課題:
a) 音更町の家についての原文抜粋から、「市街地から「移住」して手に入れた大自然への眺め」から「泉の町としても知られている。」までを、両端も含めてそのまま書き写すこと。
b) 音更町の家についての原文抜粋にある「音更町は、十勝川温泉の町としても知られている。」という一文を英語に訳せ。
c) 音更町の佐々木さんの家についての文章を、最後の文の後から書き継げ。

原文抜粋:
....................

市街地から「移住」して手に入れた大自然への眺め

北海道は帯広の市街地から車で約20分。牧草地に囲まれた音更町(おとふけちょう)のなだらかな丘陵地に、きれいな長方形をした切り妻屋根の家が立っている。住人は帯広で畜産会社を経営する佐々木章哲さんと妻の詩音さん。以前は市内の集合住宅に暮らしていたが、2019年にこの家を建て、引っ越してきた。

居住空間学 ブルータス
十勝平野のほぼ中央に位置する河東郡音更町。3,000坪という建てる場所には困らない敷地にあって、家の配置計画のポイントになったのは池との関係と窓からの眺めだった。

敷地は40年前に佐々木さんの祖父が購入した土地の一角で、一角といっても佐々木さんが買い受けた土地だけで3000坪はある。

家を訪ねてまず目につくのが、敷地南側にある小さな湖みたいなひょうたん池だ。敷地内で祖父が汲み上げた地下水をそのまま流していて、「通常の生活用水より温度が高いので、温泉かも」と佐々木さん。音更町は、十勝川温泉の町としても知られている。

....................

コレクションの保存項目

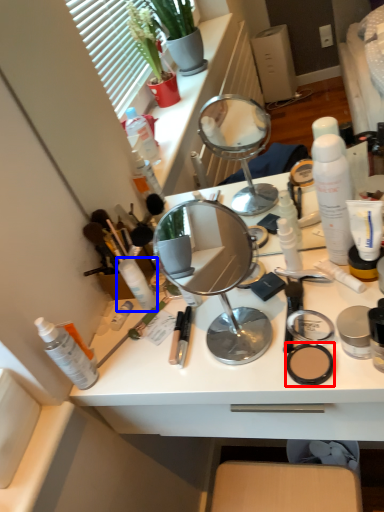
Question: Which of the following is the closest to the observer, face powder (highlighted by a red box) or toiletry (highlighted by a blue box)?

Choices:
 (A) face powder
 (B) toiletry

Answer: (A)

....................

結果:
a)
市街地から「移住」して手に入れた大自然への眺め

北海道は帯広の市街地から車で約20分。牧草地に囲まれた音更町(おとふけちょう)のなだらかな丘陵地に、きれいな長方形をした切り妻屋根の家が立っている。住人は帯広で畜産会社を経営する佐々木章哲さんと妻の詩音さん。以前は市内の集合住宅に暮らしていたが、2019年にこの家を建て、引っ越してきた。

居住空間学 ブルータス
十勝平野のほぼ中央に位置する河東郡音更町。3,000坪という建てる場所には困らない敷地にあって、家の配置計画のポイントになったのは池との関係と窓からの眺めだった。

敷地は40年前に佐々木さんの祖父が購入した土地の一角で、一角といっても佐々木さんが買い受けた土地だけで3000坪はある。

家を訪ねてまず目につくのが、敷地南側にある小さな湖みたいなひょうたん池だ。敷地内で祖父が汲み上げた地下水をそのまま流していて、「通常の生活用水より温度が高いので、温泉かも」と佐々木さん。音更町は、十勝川温泉の町としても知られている。

b) Otofuke is also known as a Tokachigawa Onsen hot spring town.

c)
池を横目に玄関を入ると、真っすぐに見えるのは、対岸の丘とカラマツの防風林。リビングをはじめ、室内のどの窓からも、切り取られた周辺の景色が絵画のように見える。設計は東京のランドスケーププロダクツ。

佐々木章哲(畜産会社社長)さんの家
玄関から、土間のグリーンルームと、ピクチャーウィンドウが切り取った景色を見る。敷地のそばを流れる川の対岸、なだらかな丘の上には、防風林のカラマツが律儀に並ぶ。
佐々木章哲(畜産会社社長)さんの家
グリーンルームの一角。夫婦で育てる観葉植物の越冬には欠かせないスペースでもある。冬は富良野(ふらの)やトマムにスノーボードに出かけるという2人。ボードはすべてゲンテンスティック。
佐々木章哲(畜産会社社長)さんの家
グリーンルームとダイニングの間のガラスの引き戸は、フレームに厚さ10㎝の角材を使い、存在感を出した。額縁効果もある。土間はモルタル仕上げ、フローリングの床材はオーク。

「家業の畜産会社を継ぐことになり帯広に戻ってきたのですが、大学は東京で、家具屋でアルバイトをしていたんです。そこでランドスケーププロダクツの中原慎一郎さんと出会い、卒業後、アメリカに住んでいた頃も買い付けのお手伝いをさせていただいたりと交流が続きました。家具業界からは足を洗いましたが(笑)、家を建てるなら中原さんのところにお願いしたいとずっと思っていました」

1階は土間のグリーンルームと吹き抜けのダイニング、出窓のあるコージーなリビングと続き、2階は吹き抜けを挟んで南北に寝室とゲストルームが振り分けられている。端正な長方形をグリッドで分けた無理のないプランで、住み心地への不平不満は特にない。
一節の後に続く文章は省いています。